During lunch or dinner, Spaniards do not begin eating until everyone is seated and ready to eat. Likewise, they do not leave the table until everyone is finished eating.
Table manners are otherwise standard and informal, although this also depends on the place you are eating. When the bill comes, it is common to pay equally, regardless of the amount or price each has consumed.
Spaniards rarely drink or eat in the street. Bars will rarely offer the option of food to take away but "tapas" are easily available.
Especially unheard of until recently was the "doggy bag." However, in the last few years, taking leftovers home from a restaurant, although still not common, has become somewhat less of a stigma than it once was. One asks for "un taper" (derived from "Tupperware") or "una caja." Older Spaniards are still likely to frown on this.

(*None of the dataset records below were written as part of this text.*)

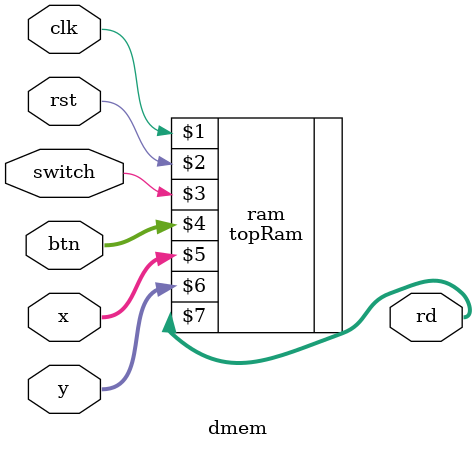
<source format=sv>
module dmem(input logic clk, rst, switch,
				//input logic [31:0] a, wd,
				input logic [2:0] btn, 
				input logic [9:0] x, y,
				output logic [31:0] rd);
				// a = address
				// wd = lo que quiero escribir
				// rd = lo que quiero leer
				// we = enable
				
	//logic [31:0] RAM[63:0]; 
	//assign rd = RAM[a]; // word aligned
	//always_ff @(posedge clk)
	//if (we) RAM[a[31:2]] <= wd;
	
	
	// leer
	topRam ram(clk, rst, switch,
				  btn,
				  x, y,
				  rd);
	
endmodule
</source>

Appearing drunk in public is generally frowned upon.
Gay and Lesbian travellers in Spain
Despite being a Catholic majority country, homosexuality widely accepted in Spain and public display of same-sex affection would not likely stir hostility.
Same-Sex marriages are legal and recognised by the government and provide legal benefits to same-sex couples. However, a gay-friendly country does not always necessarily mean that the Spaniards are friendly to gays: (people in places like Madrid or Barcelona, which are two of the largest urban areas in Europe, will have a more open view than those from rural areas).
As in any other place, elderly people do usually have far more conservative points of view. Still, violence against gays is rarely heard of and Spain should be safe for most gay and lesbian travellers.